Chester laughs. Nadjela looks at him reproachfully.

"Sorry. It's just that I can't help but laugh at that rotten pity. We love to pick and choose over others, don't we? As if our lives are perfect, or are devoid of shame and pain, or we know all the answers. Cruelty is cruelty, and murder is murder. No matter how you paint it, you're still denying someone the chance to experience life, to laugh and cry, to find happiness if there's a measly chance they'll get a taste of it, even if it's for four poorly counted moments"

Chester pushes with his heels to remove his boots. Then with one hand he lifts the scabbard of his sword. He puts his other hand on the hilt, and unsheathes several inches of metal, reflecting his scarlet gaze on the blade.

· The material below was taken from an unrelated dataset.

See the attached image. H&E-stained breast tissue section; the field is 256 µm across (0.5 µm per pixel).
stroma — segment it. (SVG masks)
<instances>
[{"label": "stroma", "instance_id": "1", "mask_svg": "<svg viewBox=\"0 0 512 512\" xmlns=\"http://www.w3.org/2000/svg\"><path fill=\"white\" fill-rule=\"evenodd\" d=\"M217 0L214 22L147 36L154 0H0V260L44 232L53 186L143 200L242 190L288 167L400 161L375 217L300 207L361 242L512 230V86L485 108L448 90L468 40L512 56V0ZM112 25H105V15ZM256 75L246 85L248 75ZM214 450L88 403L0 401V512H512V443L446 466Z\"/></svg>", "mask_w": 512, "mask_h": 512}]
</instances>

"That's why I'll never be a savior, or a hero from the comics, or the movies. At the end of the day I'm just an outcast whose only talent is cutting things in half" He closes the blade and lays it down on the rock, between the two of them. "What redeems me, more or less, is that I understand that those four happy moments are worth it"

Nadjela wants to tell him that he is not an outcast, to remind him that thanks to his efforts and attentions they are still alive. But Chester looked so longing and hopeful scanning the horizon, looking for she knows what secrets or confirmations, that the princess got stuck for words.